My broker showed me how I could create a “bank” using my life insurance. I listened, but still don’t really get it. Any clarity would help.
Answers | 2
If you put money into the bank called permanent life insurance, there is an extra component that does not come with a real bank account. With life insurance, there is a death benefit. That said, let's not talk about the death benefit any more because it is not elemental to the cash accrual thing. You pay your premium and your plan develops cash over time. Easy enough to understand.
Now, let's add some things. There can be two interest rates in your life insurance plan; one is a guaranteed rate (single digit, around 3%). You will never earn less than that. Then, there is the current rate, which could be in the single digits but is usually higher than the guaranteed rate. At the actual bank, you have one rate - and right now it is frighteningly low. The life insurance guaranteed rate is about 3% which, while it beats the real bank, isn't screamingly high. However, the current rate on one of my plans is 9+% which is pretty good. So, if I go to a real bank I get less. Right now, if I go to my life insurance, I get more.

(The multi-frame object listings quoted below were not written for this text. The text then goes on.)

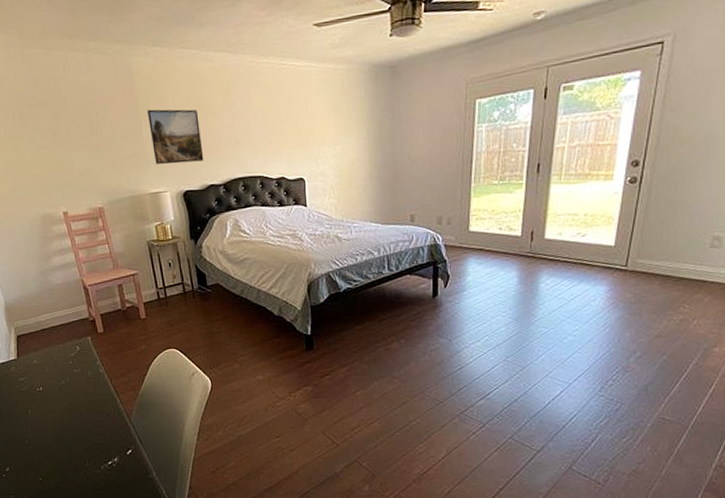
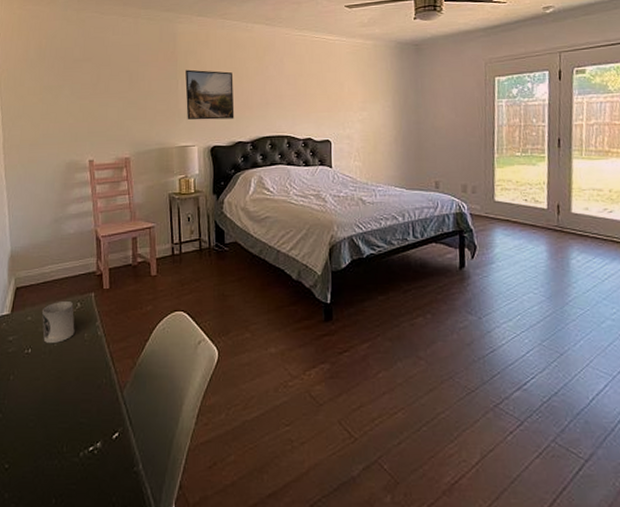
cup: none [45,344,79,382] -> present [41,300,75,343]

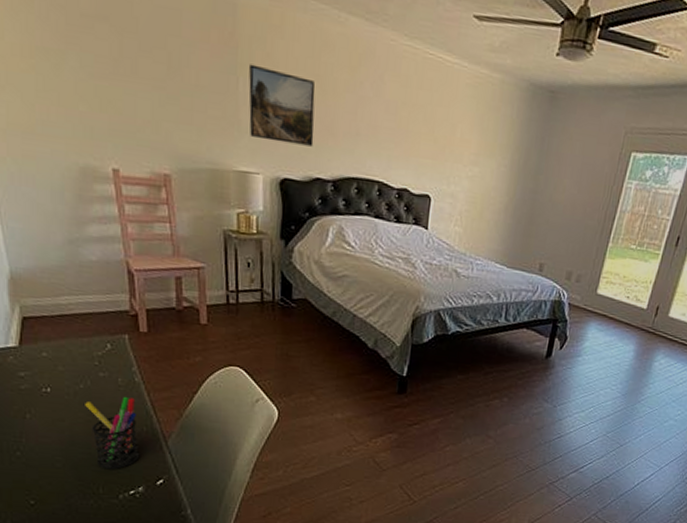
cup: present [41,300,75,343] -> none [60,339,105,385]
pen holder: none [57,350,100,426] -> present [85,396,140,470]

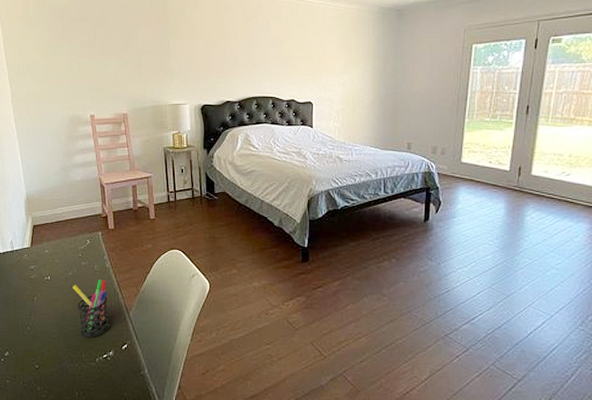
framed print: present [248,64,316,147] -> none [177,30,223,80]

One more! If I take 10K out of the cash accrued at an actual bank, the compounding will then apply to the remainder, which is now 10K less so my earnings will take a hit. If I take 10K out of my life insurance, it actually does not come out of my account, it comes out of the life insurance company's account (it is technically a loan), leaving my account to compound on the same premium that was there before I borrowed the 10K. Nice!
There is more, but you are beginning to see how this "bank" can be a better bank than a real bank.